Global LNG demand to grow beyond 2040

KARACHI: Global demand for liquefied natural gas (LNG) is estimated to rise by more than 50% by 2040, as industrial coal-to-gas switching gathers pace in China and South Asian and South-east Asian countries use more LNG to support their economic growth, according to Shell’s LNG Outlook 2024.

Global trade in LNG reached 404 million tonnes in 2023, up from 397 million tonnes in 2022, with tight supplies of LNG constraining growth while maintaining prices and price volatility above historic averages. Demand for natural gas has already peaked in some regions but continues to rise globally, with LNG demand expected to reach around 625-685 million tonnes a year in 2040, according to the latest industry estimates.

“China is likely to dominate LNG demand growth this decade as its industry seeks to cut carbon emissions by switching from coal to gas,” said Steve Hill, Executive Vice President for Shell Energy. “With China’s coal-based steel sector accounting for more emissions than the total emissions of the UK, Germany and Turkey combined, gas has an essential role to play in tackling one of the world’s biggest sources of carbon emissions and local air pollution.”

Over the following decade, declining domestic gas production in parts of South Asia and South-east Asia could drive a surge in demand for LNG as these economies increasingly need fuel for gas-fired power plants or industry.
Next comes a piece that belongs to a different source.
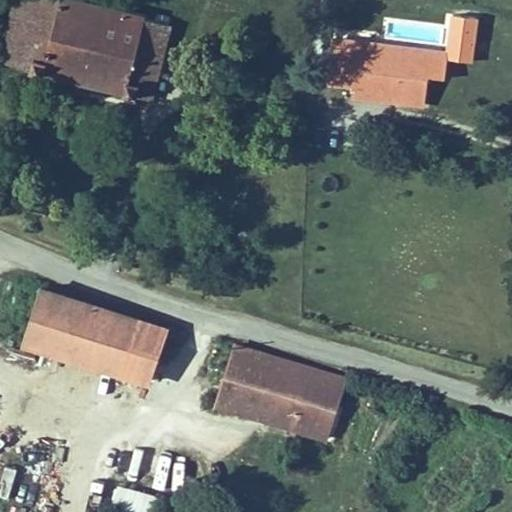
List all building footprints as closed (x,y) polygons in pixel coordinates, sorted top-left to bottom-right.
[(0,64),(156,99),(172,25),(55,0),(38,0),(33,25),(7,19),(0,52),(0,64)] [(11,0),(7,19),(33,25),(38,0),(11,0)] [(379,63),(381,44),(337,38),(335,48),(361,51),(360,60),(379,63)] [(448,78),(452,53),(381,44),(379,63),(360,60),(361,51),(335,48),(331,79),(356,82),(355,94),(428,103),(431,76),(448,78)] [(58,349),(76,295),(45,284),(26,338),(58,349)] [(167,326),(76,295),(58,349),(149,380),(167,326)] [(347,385),(238,346),(219,398),(328,437),(347,385)] [(0,492),(8,495),(16,465),(2,462),(0,470),(0,492)] [(115,483),(108,511),(150,511),(155,492),(115,483)]
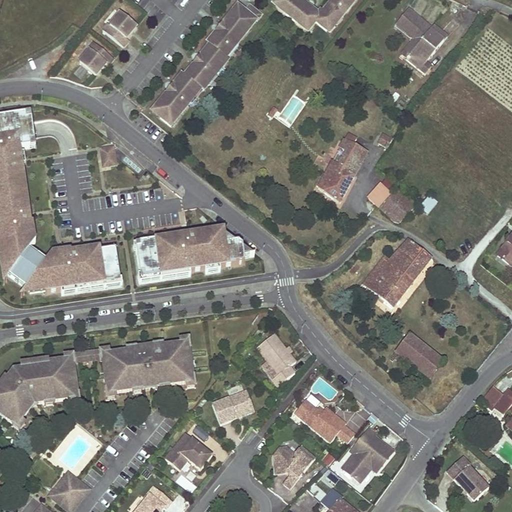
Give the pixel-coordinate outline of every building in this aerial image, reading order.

However, countries in South Asia and South-east Asia would need significant investments in gas import infrastructure.

The Shell LNG Outlook 2024 shows that gas complements wind and solar power in countries with high levels of renewables in their power generation mix, providing short-term flexibility and long-term security of supply.

European energy security

LNG continued to play a vital role in European energy security in 2023, following a slump in Russian pipeline exports to Europe in 2022, with new regasification facilities helping to improve security of energy supplies. European LNG imports remained at similar levels to 2022, despite an overall decline in European gas demand in 2023.

Relatively mild winter temperatures in countries that rely on gas for heating, combined with high gas storage levels, stronger nuclear power generation and a modest economic recovery in China, all helped balance the global gas market in 2023.

This helped bring down and stabilise gas prices in the key importing regions of Europe and East Asia

compared to the record highs and unprecedented volatility seen from late 2021 through 2022. However, gas prices and volatility remained significantly higher in 2023 than in the 2017-2020 period.

Despite a well-supplied global market in 2023, the lack of Russian pipeline gas supply to Europe and a limited amount of LNG supply growth over the last year mean that the global gas market remains structurally tight.